Déserts médicaux : la nouvelle idée du Gouvernement suscite déjà la polémique
Alors que le nombre de médecins va continuer à baisser dans les prochaines années, le Gouvernement voudrait aller plus loin dans les transferts de compétences, en autorisant une procédure de validation des acquis de l'expérience (VAE) en tant que médecin. Une proposition qui fait débat.
"On dirait dès molluscum, mais on dirait aussi un début de varicelle… si d’ici quelques heures, bébé a de nouveaux boutons qui sortent, c’est que c’est la varicelle", avertit Enora Scasse, en réponse à cette jeune maman inquiète, qui a posté la photo de son bébé sur le groupe Facebook "Parents épuisés – on va tout partager". Elle-même mère d'une petite fille de 7 ans, Enora a acquis une véritable expérience des microbes en tous genres. "Entre ce que la petite me ramenait de la crèche et de l'école, j'en ai vu tellement… Jusqu'à ses 4-5 ans, on avait presque un abonnement chez le médecin !", plaisante la jeune trentenaire. "Mais comme c'est devenu difficile d'avoir un rendez-vous, on voit de plus en plus de parents demander conseil sur les réseaux sociaux... Je les aide comme je peux."
Des compétences que la jeune maman pourrait bientôt faire valoir.
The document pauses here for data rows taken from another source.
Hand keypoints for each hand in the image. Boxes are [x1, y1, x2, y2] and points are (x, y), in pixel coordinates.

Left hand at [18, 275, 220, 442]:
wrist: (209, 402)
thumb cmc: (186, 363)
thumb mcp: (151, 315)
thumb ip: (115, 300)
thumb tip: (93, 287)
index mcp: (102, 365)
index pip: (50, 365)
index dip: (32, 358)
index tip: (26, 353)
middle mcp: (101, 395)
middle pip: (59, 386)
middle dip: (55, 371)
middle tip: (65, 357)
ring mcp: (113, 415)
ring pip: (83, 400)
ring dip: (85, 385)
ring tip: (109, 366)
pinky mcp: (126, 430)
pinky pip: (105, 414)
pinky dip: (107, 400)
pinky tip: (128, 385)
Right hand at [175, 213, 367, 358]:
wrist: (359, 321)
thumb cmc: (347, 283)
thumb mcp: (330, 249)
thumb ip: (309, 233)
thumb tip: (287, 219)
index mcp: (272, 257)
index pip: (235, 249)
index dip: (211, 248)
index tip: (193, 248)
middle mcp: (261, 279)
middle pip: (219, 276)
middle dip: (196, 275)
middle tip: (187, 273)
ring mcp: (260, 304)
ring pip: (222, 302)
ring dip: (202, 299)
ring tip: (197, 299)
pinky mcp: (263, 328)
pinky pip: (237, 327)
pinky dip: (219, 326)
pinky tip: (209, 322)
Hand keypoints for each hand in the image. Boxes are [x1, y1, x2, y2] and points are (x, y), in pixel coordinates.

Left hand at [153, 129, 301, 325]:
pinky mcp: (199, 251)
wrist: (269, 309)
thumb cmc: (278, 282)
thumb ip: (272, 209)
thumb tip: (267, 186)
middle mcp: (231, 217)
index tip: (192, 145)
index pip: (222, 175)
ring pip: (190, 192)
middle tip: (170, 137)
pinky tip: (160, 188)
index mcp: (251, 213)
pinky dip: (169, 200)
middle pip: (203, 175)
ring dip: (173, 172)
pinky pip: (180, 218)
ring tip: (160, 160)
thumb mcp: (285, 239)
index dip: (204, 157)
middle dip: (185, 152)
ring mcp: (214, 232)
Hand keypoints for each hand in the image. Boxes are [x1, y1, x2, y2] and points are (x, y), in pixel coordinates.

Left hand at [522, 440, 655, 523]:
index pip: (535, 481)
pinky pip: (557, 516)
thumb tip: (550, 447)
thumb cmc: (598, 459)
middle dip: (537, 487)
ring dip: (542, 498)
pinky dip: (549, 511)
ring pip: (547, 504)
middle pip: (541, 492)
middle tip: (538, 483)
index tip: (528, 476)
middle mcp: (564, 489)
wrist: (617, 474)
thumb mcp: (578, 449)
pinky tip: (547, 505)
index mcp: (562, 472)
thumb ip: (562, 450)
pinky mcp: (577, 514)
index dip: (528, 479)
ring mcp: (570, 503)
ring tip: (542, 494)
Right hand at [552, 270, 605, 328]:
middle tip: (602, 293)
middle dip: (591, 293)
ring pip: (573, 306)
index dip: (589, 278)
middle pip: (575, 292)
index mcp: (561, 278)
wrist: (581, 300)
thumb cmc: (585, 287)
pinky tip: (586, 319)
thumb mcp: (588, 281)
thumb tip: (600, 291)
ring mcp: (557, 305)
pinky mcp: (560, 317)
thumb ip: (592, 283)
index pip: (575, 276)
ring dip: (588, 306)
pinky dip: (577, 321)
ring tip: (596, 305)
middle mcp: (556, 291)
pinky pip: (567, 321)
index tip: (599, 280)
Alors que le relèvement puis la suppression du numérus clausus ne produira pleinement ses effets que dans dix ans, le Gouvernement envisage une solution radicale pour pallier des difficultés d'accès aux soins grandissantes : mettre en place une validation des acquis de l'expérience (VAE) en tant que médecin.
Un titre de "médecin de réseaux sociaux"
Toute personne justifiant d'au moins d'un an d'activité sur les réseaux sociaux (en particulier X et Facebook) orientée sur des sujets santé pourrait obtenir le titre de "médecin de réseaux sociaux". Il ne pourrait en revanche ni prescrire, ni facturer des consultations à proprement parler, ces actes étant réservés aux docteurs en médecine. Leur champ d'activité serait réduit aux "avis diagnostiques" et aux conseils de thérapeutiques sans risques d'effets secondaires telles que l'homéopathie. Ils devront également obligatoirement signaler à leurs "patients" qu'ils sont "médecins de réseaux sociaux", et les orienter vers de vrais médecins en cas de besoin. Ces pseudo-consultations ne ferait pas l'objet d'une prise en charge par l'Assurance maladie mais pourraient éventuellement trouver leur place dans l'enveloppe "bien-être" des complémentaires santé.
"Avec la crise du Covid, on a vu de nombreux Français se passionner pour des sujets de santé publique ou d'infectiologie. Certains sont même devenus des spécialistes du vaccin à ARM, observe George Sandre, expert au BAR (Bureau d'accréditation des réseaux). Ils revendiquent la possibilité de participer au débat scientifique."
Ce sont donc des centaines, voire des milliers de médecins qui pourraient venir prêter main forte à la profession, en les soulageant de quelques consultations ou en facilitant leur diagnostic, car les patients viendront déjà avec des hypothèses.
"On voit bien que les mesures d'accès direct aux IPA ou aux kinés et que les transferts de compétence en direction des infirmiers ou des pharmaciens que nous avons mis en place ces dernières années ne suffisent pas à dégager du temps médical, explique Gaétan Guille, conseiller ministériel. En partie parce que ces professions souffrent également d'un manque d'attractivité… mais surtout à cause du corporatisme des médecins."
Corporatisme ou ultracrepidarianisme?
Ces derniers ne voient en effet pas d'un très bon œil la mise en place d'une VAE. "Ce n'est pas une question de corporatisme, mais d'ultracrepidarianisme! s'insurge le Dr Roman Chois, très actif sur X. On ne peut pas reconnaître comme médecin des gens qui ont lu quelques articles sur un sujet ou ont déjà eu telle maladie… et s'imaginent tout maitriser ! Les médecins, eux, ont fait 10 à 15 ans d'études : à quoi bon ?"
Sollicités pour avis, l'Académie de médecine et le Conseil national de l'Ordre des médecins se sont engagés à rendre leurs conclusions d'ici au 1er avril 2025.